Today we want that call summarizer to produce something human readable. Is there some future where instead of summarizing it, it encodes it in a way that it becomes a “leaf” on a “tree of knowledge”? This goes back to @joepairman’s point about explicit knowledge structures as well.
Couldn’t agree more. That documentation’s value isn’t inherent, it’s derived from creating value somewhere else (e.g., your “knowledge tree” helps you reduce customer service times from an average of 8 minutes down to 4 minutes, or reduces calls altogether by creating a bot that can answer the questions).
Finally, this takes me to a point that came up in conversation with a colleague today. There’s different value in both “common knowledge” and “uncommon knowledge,” and your method for extracting it would differ. You could imagine gathering “common knowledge” through simple interview bots that ask the same questions to many people (e.g., ask every software engineer in a particular function “How do you set up a CI/CD pipeline for [area]?” or “How do you deploy an application to kubernetes?”). The shape of this common knowledge would likely converge strongly if it’s widely known and well understood.

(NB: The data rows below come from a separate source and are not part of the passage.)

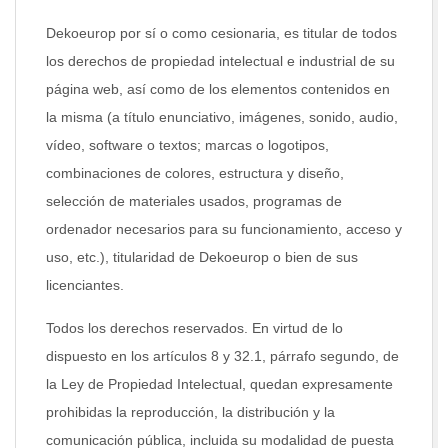
Dekoeurop por sí o como cesionaria, es titular de todos
los derechos de propiedad intelectual e industrial de su
página web, así como de los elementos contenidos en
la misma (a título enunciativo, imágenes, sonido, audio,
vídeo, software o textos; marcas o logotipos,
combinaciones de colores, estructura y diseño,
selección de materiales usados, programas de
ordenador necesarios para su funcionamiento, acceso y
uso, etc.), titularidad de Dekoeurop o bien de sus
licenciantes.
Todos los derechos reservados. En virtud de lo
dispuesto en los artículos 8 y 32.1, párrafo segundo, de
la Ley de Propiedad Intelectual, quedan expresamente
prohibidas la reproducción, la distribución y la
comunicación pública, incluida su modalidad de puesta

Just to continue butchering my tree metaphor, this would be a highly shaped tree in a well manicured garden. When tougher questions get asked and the answers are more diversified (or just messier) - that’s when you bring in humans to apply something like CTA to “create” an artifical tree instead of letting the answers shape it organically.
Distilling it down into a single question - is it naive and overly simplistic to think you can build a knowledge corpus with a combination of crowd sourcing and more directed CTA?